Nonequilibrium phase transition by directed Potts particles

TL;DR

This paper investigates nonequilibrium phase transitions in a q-species interface model, revealing different universality classes for q=1, 2, and 3 or more, with connections to directed percolation, Ising, and Edwards-Wilkinson dynamics.

Contribution

It introduces a new interface model with q-fold symmetry to classify nonequilibrium phase transitions based on the number of species q.

Findings

For q=1, the transition is in the directed percolation class.

For q=2, the transition belongs to the directed Ising class.

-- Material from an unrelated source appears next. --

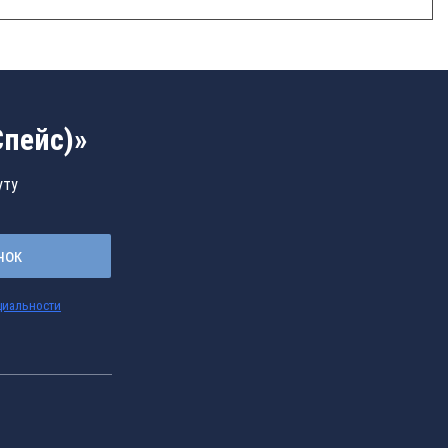
Спейс)»
уту
нок
циальности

For q≥3, the transition occurs at a finite critical probability p_c, independent of q.

Abstract

We introduce an interface model with q-fold symmetry to study the nonequilibrium phase transition (NPT) from an active to an inactive state at the bottom layer. In the model, q different species of particles are deposited or are evaporated according to a dynamic rule, which includes the interaction between neighboring particles within the same layer. The NPT is classified according to the number of species q. For q=1 and 2, the NPT is characterized by directed percolation, and the directed Ising class, respectively. For $q \ge 3$, the NPT occurs at finite critical probability p_c, and appears to be independent of q; the $q=\infty$ case is related to the Edwards-Wilkinson interface dynamics.